Gemcitabine is a broad-spectrum antimetabolite and a deoxycytidine analog recognized as a standard therapy alone or in combination with other antineoplastic agents in the therapy of pancreas cancer. Drug resistance following gemcitabine treatment is a common phenomenon; therefore, combinational therapy models are usually preferred. Pancreatic ductal adenocarcinoma, or pancreas cancer, is the fourth leading cause of cancer-related deaths worldwide. With the increasing incidence of pancreatic cancer every year, the mortality rate is also rising significantly because of late diagnosis, and limited chemotherapy options. Adjuvant chemotherapy after surgical resection is the typical option for the treatment of early pancreatic cancer. Mostly, 5-fluorouracil/leucovorin with irinotecan and oxaliplatin (FOLFIRINOX) and gemcitabine/nab-paclitaxel is used for the prognosis of advanced pancreatic cancer; however, chemoresistance usually occurs limiting the effectiveness of the chemotherapy. Therefore, most of the studies are focused on gemcitabine combination with other drugs to overcome the situation. As an apoptotic agent and a member of brassinosteroids, epibrassinolide (EBR) induces endoplasmic reticulum (ER) stress-dependent cell death in different cancer cells, as shown by our group. In this study, we aimed to enhance the gemcitabine apoptotic effect by EBR combined treatment in pancreatic cancer cells. EBR treatment reduced cell viability and inhibited cell proliferation in PANC-1, MIA PaCa-2, and AsPC-1 cells. Each pancreatic cancer cell gave different responses to the EBR treatment because of different aggressiveness. However, EBR induced apoptosis through increasing ROS generation, which was associated with ER stress in PANC-1 and MIA PaCa-2 cells. Gemcitabine alone reduced the cell viability of each pancreatic cancer cell line; however, combination with EBR led to further induction of apoptotic cell death in each pancreatic cancer cell line. In addition, combined treatment of gemcitabine and EBR further decreased N-cadherin and vimentin expressions, suggesting that epithelial-mesenchymal transition of pancreatic cells is reduced. In conclusion, EBR had therapeutic potential to avoid the gemcitabine-induced side effects during the treatment of pancreatic cancer.
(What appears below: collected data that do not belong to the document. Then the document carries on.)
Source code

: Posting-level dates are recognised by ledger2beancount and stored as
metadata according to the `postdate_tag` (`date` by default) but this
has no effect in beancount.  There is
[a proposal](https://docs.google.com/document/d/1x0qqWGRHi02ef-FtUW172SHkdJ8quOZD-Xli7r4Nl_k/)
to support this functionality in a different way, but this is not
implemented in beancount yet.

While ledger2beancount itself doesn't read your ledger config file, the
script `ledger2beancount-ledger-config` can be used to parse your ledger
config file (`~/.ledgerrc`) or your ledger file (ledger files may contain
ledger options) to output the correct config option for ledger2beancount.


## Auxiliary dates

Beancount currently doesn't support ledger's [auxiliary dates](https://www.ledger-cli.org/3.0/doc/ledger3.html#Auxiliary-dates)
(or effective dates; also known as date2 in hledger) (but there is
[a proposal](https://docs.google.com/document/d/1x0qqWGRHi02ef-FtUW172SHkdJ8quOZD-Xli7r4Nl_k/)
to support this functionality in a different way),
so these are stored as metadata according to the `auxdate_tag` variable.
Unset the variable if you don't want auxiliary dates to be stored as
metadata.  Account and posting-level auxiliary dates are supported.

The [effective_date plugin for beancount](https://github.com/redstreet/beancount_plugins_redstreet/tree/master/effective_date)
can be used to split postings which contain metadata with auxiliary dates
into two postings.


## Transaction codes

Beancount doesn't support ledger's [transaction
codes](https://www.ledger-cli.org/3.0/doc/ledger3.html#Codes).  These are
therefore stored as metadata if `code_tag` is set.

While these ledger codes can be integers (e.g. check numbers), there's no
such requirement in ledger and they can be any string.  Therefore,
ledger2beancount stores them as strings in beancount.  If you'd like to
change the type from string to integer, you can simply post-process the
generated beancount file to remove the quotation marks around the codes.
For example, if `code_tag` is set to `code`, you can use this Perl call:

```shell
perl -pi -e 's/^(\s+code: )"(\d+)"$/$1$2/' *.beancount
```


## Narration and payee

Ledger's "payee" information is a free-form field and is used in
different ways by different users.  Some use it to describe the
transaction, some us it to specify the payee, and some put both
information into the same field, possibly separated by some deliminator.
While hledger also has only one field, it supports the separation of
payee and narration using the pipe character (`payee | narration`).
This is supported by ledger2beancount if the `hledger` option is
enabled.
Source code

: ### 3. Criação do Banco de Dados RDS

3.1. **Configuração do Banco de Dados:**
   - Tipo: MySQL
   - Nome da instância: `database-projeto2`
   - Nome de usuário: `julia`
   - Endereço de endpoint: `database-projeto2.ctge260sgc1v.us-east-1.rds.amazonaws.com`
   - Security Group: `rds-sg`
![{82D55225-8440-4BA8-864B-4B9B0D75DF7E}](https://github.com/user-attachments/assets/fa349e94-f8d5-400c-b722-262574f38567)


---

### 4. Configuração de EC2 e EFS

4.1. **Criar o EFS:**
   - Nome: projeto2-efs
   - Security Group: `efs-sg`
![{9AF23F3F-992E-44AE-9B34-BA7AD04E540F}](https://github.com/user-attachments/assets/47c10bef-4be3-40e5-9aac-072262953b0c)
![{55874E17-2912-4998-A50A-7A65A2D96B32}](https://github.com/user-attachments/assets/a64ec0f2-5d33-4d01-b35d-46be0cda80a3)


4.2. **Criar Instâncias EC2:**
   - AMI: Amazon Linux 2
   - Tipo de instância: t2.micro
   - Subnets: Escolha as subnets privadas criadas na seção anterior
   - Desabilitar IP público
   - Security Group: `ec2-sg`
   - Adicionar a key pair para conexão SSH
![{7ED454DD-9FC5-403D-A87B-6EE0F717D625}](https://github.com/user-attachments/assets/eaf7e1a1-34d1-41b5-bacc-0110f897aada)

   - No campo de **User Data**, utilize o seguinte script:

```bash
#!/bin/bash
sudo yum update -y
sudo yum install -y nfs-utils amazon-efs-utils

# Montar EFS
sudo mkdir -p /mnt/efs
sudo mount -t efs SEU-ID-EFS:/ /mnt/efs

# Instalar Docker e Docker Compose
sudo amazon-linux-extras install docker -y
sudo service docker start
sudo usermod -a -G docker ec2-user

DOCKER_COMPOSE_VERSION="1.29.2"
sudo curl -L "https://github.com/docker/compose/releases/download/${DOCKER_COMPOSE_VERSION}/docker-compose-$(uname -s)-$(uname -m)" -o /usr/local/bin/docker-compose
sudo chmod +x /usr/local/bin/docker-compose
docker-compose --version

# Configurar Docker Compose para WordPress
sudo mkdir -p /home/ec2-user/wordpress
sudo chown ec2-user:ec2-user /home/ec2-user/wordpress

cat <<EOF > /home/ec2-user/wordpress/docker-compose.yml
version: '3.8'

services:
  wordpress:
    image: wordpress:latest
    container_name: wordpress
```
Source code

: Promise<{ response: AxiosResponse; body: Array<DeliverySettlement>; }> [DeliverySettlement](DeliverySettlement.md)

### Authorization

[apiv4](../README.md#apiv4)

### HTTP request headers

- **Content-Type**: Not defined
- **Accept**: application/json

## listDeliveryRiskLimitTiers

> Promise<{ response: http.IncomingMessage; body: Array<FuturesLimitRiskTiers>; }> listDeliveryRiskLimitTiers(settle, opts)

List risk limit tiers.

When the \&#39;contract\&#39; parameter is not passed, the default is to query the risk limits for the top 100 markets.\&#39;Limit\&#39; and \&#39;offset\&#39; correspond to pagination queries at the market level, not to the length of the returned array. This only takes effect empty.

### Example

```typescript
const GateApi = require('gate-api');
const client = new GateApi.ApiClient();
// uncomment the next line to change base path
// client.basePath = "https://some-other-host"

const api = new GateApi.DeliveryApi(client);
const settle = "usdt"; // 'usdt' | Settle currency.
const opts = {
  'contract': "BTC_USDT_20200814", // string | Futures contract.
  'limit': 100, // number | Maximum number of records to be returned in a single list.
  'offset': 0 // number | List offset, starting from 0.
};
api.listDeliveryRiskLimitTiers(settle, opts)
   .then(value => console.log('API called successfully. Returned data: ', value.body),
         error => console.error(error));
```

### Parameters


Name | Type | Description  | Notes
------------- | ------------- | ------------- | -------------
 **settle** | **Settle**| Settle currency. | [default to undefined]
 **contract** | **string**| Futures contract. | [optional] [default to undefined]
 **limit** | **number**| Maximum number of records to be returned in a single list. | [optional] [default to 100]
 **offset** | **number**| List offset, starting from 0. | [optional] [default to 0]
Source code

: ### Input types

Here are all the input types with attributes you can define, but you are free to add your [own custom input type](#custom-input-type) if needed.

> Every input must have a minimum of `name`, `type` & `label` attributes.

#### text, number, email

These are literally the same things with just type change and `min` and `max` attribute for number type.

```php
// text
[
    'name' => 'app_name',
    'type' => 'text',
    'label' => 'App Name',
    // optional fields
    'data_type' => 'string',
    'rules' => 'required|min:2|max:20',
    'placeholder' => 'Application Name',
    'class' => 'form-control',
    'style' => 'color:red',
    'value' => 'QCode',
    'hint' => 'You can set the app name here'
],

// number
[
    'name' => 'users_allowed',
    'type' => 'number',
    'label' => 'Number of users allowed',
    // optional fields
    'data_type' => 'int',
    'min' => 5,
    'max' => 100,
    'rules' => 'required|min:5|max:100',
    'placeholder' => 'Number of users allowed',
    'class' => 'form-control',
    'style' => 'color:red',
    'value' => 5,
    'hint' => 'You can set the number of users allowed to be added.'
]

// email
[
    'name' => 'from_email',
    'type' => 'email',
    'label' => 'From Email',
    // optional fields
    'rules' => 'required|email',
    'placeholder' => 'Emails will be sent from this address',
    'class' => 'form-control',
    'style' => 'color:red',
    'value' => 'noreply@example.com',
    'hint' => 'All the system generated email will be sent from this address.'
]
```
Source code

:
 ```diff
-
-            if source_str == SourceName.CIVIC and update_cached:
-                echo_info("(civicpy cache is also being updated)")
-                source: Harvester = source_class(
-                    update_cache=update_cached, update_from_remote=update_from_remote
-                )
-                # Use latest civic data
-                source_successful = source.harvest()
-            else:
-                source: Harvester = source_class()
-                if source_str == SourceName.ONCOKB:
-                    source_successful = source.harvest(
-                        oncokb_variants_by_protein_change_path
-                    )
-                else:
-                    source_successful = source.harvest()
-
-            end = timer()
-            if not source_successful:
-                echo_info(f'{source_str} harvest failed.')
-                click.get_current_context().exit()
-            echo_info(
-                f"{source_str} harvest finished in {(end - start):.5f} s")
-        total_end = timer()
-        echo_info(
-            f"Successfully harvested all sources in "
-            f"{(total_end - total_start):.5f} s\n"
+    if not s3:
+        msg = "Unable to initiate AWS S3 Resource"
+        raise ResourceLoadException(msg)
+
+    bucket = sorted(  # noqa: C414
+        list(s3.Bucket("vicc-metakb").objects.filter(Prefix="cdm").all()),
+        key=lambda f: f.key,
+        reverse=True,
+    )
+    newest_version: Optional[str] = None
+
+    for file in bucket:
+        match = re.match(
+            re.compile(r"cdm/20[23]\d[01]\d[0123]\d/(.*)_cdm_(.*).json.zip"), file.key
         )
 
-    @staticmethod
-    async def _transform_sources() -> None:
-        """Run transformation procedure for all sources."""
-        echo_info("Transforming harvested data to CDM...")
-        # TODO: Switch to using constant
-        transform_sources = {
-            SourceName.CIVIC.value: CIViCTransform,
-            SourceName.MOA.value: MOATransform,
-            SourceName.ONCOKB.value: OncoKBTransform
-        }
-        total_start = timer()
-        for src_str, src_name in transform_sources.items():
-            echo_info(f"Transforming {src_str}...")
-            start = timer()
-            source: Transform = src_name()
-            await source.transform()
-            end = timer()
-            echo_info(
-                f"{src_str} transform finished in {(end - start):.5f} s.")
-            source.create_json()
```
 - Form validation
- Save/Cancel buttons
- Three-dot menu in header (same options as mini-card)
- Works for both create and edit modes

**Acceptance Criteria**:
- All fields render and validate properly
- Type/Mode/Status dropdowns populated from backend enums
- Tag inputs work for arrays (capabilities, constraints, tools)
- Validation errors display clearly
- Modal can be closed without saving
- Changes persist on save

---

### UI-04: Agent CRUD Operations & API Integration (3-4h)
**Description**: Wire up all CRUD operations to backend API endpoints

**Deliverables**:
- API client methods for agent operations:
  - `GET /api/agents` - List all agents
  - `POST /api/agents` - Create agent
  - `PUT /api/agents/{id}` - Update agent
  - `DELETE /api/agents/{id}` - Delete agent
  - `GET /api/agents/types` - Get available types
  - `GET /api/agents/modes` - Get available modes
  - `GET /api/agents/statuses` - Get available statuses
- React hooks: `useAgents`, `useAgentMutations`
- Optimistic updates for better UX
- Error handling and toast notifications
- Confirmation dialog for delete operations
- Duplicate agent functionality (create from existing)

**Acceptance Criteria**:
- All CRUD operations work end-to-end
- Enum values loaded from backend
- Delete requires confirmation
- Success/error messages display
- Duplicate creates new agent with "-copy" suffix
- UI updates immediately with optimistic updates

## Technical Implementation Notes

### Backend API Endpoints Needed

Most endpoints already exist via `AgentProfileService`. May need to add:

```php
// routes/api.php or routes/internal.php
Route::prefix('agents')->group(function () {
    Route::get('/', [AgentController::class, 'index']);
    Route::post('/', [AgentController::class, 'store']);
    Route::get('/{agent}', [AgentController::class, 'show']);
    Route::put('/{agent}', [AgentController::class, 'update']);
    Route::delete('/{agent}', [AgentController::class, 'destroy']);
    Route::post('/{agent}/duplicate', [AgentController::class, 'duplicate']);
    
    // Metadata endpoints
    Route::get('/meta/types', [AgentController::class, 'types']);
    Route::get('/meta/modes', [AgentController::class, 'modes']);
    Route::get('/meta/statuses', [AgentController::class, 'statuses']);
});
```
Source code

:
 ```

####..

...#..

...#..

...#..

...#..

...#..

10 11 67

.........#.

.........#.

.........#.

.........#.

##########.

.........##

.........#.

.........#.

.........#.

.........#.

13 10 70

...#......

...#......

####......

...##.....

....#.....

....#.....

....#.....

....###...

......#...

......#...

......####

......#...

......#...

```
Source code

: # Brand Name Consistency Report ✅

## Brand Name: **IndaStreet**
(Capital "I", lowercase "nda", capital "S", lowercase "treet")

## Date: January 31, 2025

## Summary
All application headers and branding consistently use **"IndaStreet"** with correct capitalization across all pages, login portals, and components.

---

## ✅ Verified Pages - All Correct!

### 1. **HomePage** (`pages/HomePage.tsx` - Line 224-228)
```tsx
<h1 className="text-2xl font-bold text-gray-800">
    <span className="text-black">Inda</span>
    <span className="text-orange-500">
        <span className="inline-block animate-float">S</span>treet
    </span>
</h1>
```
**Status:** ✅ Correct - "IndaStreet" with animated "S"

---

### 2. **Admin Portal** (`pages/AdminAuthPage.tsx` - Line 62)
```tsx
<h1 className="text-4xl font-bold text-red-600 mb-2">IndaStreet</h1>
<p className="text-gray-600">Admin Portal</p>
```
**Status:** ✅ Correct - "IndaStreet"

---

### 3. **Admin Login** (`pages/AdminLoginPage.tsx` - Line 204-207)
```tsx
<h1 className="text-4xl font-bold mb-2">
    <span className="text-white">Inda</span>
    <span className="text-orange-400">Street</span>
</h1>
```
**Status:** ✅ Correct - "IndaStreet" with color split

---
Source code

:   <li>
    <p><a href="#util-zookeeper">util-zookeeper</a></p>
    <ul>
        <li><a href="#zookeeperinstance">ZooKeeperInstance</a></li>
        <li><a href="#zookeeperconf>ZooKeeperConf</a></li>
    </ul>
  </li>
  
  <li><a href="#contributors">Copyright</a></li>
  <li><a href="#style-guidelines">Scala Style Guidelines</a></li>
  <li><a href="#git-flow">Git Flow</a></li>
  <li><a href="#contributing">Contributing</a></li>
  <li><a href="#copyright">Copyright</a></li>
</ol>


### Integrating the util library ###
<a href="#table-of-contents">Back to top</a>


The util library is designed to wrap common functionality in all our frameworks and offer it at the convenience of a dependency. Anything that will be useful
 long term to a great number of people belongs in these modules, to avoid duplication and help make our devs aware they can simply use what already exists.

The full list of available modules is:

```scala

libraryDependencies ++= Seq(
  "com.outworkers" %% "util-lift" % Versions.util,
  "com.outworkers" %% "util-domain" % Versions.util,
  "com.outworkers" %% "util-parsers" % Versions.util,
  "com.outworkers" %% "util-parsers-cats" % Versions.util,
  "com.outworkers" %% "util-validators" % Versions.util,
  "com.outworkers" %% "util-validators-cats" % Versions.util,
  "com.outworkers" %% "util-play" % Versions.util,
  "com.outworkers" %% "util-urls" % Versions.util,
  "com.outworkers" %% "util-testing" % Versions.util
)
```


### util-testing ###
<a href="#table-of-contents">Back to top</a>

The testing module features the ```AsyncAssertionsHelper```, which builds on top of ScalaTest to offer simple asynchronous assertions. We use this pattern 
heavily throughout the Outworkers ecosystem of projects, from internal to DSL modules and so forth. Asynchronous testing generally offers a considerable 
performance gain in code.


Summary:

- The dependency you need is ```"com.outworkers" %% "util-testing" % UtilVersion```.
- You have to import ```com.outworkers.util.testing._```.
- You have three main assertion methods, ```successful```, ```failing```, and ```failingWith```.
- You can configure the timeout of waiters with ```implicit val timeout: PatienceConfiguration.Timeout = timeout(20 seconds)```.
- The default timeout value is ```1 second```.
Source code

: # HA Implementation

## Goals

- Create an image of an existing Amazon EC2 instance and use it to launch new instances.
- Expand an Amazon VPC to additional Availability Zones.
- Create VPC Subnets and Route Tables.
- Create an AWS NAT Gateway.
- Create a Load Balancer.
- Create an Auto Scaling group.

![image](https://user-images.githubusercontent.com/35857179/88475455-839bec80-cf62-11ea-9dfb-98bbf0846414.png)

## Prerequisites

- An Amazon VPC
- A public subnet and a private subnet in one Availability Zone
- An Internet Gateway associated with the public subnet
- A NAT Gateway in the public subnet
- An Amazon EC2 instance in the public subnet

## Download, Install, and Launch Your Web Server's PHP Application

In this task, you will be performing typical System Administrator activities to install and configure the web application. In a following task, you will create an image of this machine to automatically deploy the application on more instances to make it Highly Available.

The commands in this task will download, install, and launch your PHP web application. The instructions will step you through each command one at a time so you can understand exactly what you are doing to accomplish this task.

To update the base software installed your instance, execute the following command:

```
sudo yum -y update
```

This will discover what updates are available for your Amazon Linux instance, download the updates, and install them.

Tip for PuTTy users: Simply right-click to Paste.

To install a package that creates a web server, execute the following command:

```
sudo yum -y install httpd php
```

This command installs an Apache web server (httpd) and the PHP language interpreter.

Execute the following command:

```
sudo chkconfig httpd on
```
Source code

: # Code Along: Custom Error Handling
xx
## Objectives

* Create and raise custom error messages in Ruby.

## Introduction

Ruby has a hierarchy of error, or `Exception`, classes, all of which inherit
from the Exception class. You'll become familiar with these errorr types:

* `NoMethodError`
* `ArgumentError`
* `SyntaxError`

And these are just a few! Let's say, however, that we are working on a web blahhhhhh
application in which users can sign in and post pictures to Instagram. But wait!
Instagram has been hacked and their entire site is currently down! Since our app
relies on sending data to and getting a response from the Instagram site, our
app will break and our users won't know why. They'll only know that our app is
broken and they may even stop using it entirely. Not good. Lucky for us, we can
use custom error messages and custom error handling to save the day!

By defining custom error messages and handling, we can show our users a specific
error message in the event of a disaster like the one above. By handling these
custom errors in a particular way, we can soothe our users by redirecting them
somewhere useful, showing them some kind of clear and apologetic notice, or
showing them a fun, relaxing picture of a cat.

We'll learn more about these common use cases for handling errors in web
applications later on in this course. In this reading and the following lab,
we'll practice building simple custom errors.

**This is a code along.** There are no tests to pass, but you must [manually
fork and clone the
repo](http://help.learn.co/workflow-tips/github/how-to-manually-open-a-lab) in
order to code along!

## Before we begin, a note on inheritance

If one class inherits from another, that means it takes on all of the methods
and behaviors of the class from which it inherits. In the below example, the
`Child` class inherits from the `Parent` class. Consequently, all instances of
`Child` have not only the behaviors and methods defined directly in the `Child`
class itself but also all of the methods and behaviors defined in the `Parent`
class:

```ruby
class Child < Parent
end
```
吉西他滨是一种广谱抗代谢物,是一种脱氧胞苷类似物,被认为是胰腺癌治疗中单独使用或与其他抗肿瘤药物联合使用的标准疗法。吉西他滨治疗后出现耐药是一种常见现象;因此,联合治疗模式通常更受青睐。胰腺导管腺癌,即胰腺癌,是全球癌症相关死亡的第四大主要原因。随着胰腺癌发病率逐年上升,由于诊断较晚且化疗选择有限,死亡率也显著上升。手术切除后的辅助化疗是早期胰腺癌治疗的典型选择。大多数情况下,5-氟尿嘧啶/亚叶酸与伊立替康和奥沙利铂(FOLFIRINOX)以及吉西他滨/纳米白蛋白结合型紫杉醇用于晚期胰腺癌的预后;然而,通常会出现化疗耐药,限制了化疗的效果。因此,大多数研究都集中在吉西他滨与其他药物联合使用以克服这种情况。作为一种凋亡剂和油菜素内酯的成员,表油菜素内酯(EBR)在不同癌细胞中诱导内质网(ER)应激依赖性细胞死亡,正如我们团队所展示的那样。在本研究中,我们旨在通过EBR联合治疗增强吉西他滨在胰腺癌细胞中的凋亡作用。EBR处理降低了PANC-1、MIA PaCa-2和AsPC-1细胞的细胞活力并抑制了细胞增殖。由于侵袭性不同,每种胰腺癌细胞对EBR处理的反应不同。然而,EBR通过增加活性氧生成诱导凋亡,这与PANC-1和MIA PaCa-2细胞中的内质网应激有关。单独使用吉西他滨降低了每种胰腺癌细胞系的细胞活力;然而,与EBR联合使用导致每种胰腺癌细胞系中凋亡性细胞死亡的进一步诱导。此外,吉西他滨和EBR的联合处理进一步降低了N-钙黏蛋白和波形蛋白的表达,表明胰腺细胞的上皮-间质转化减少。总之,EBR在胰腺癌治疗期间具有避免吉西他滨诱导的副作用的治疗潜力。